Yo propongo al lector lo que, en verdad, no necesita que nadie le proponga: que observe las nuevas realidades circundantes en relación con la economía del conocimiento y la innovación, y que apueste por el más idóneo modelo de relaciones directivos-trabajadores. Puede que este modelo más idóneo en su organización sea alguno de los muchos que parecen encajar en la tan postulada relación líderes-seguidores, o que lo sea el modelo jefe-subordinado, o que lo sea el de directivo-colaborador, o que lo sea el de profesional de la gestión- profesional de la actividad, o que lo sea cualquier otro; pero la profesionalidad es una exigencia para todos, como lo es el protagonismo sobre nuestra actuación. Se diría que parece imponerse el autoliderazgo de todos nosotros tras metas colectivas compartidas, alcanzando cada uno sus objetivos individuales y sin perjuicio del trabajo en equipo y el espíritu de comunidad. En cuanto a conductas, yo no descartaría que la conducta de un trabajador resultara ejemplar, sin que lo fuera necesariamente la de su jefe.
Tras la consecución de logros individuales, podemos hablar del autoliderazgo de Manz y Sims, o del dominio personal de Senge, o de la efectividad de Covey, o de la inteligencia intrapersonal de Gardner y Goleman, o de todo ello y más, pero los nuevos directivos y trabajadores del conocimiento han de protagonizar su actuación profesional, y creo que la formulación de objetivos resulta catalizadora.

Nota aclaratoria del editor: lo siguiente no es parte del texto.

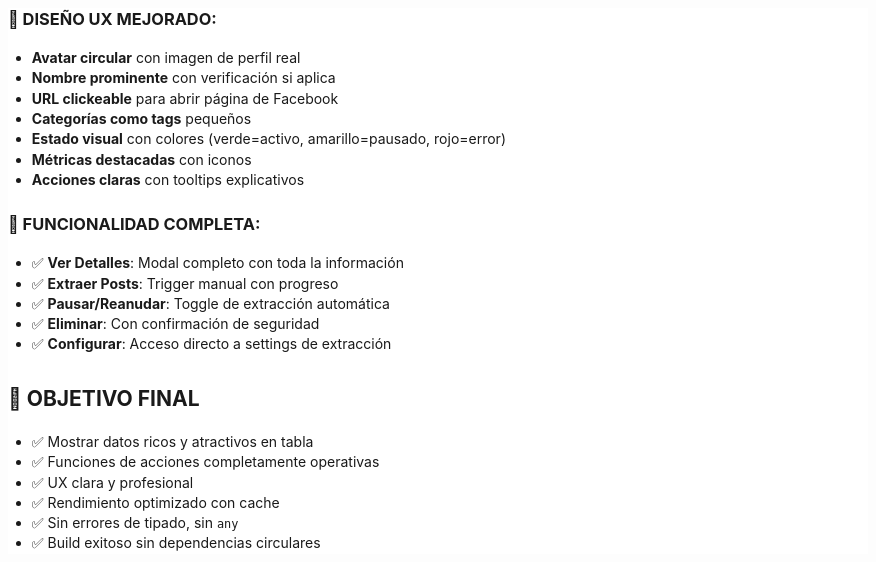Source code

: ### 🎨 DISEÑO UX MEJORADO:
- **Avatar circular** con imagen de perfil real
- **Nombre prominente** con verificación si aplica
- **URL clickeable** para abrir página de Facebook
- **Categorías como tags** pequeños
- **Estado visual** con colores (verde=activo, amarillo=pausado, rojo=error)
- **Métricas destacadas** con iconos
- **Acciones claras** con tooltips explicativos

### 🔧 FUNCIONALIDAD COMPLETA:
- ✅ **Ver Detalles**: Modal completo con toda la información
- ✅ **Extraer Posts**: Trigger manual con progreso
- ✅ **Pausar/Reanudar**: Toggle de extracción automática
- ✅ **Eliminar**: Con confirmación de seguridad
- ✅ **Configurar**: Acceso directo a settings de extracción

## 🎯 OBJETIVO FINAL
- ✅ Mostrar datos ricos y atractivos en tabla
- ✅ Funciones de acciones completamente operativas
- ✅ UX clara y profesional
- ✅ Rendimiento optimizado con cache
- ✅ Sin errores de tipado, sin `any`
- ✅ Build exitoso sin dependencias circulares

Pero en mi último párrafo deseo insistir —en favor del libro— en la importancia de cultivar valores e incorporar buenos hábitos; simplemente reacciono en este artículo a lo que me pareció una innecesaria descalificación de la DpO, que se inicia con argumentos que consideré fruto de un error nada despreciable. Los expertos pueden pensar en una idónea adaptación de la DpO a las realidades de la emergente economía, aunque quizá habrán de comenzar haciendo un nuevo reparto de papeles entre directivos y trabajadores; este consultor, articulista y observador, se limita a desplegar su punto de vista y agradecer al lector que haya llegado hasta aquí.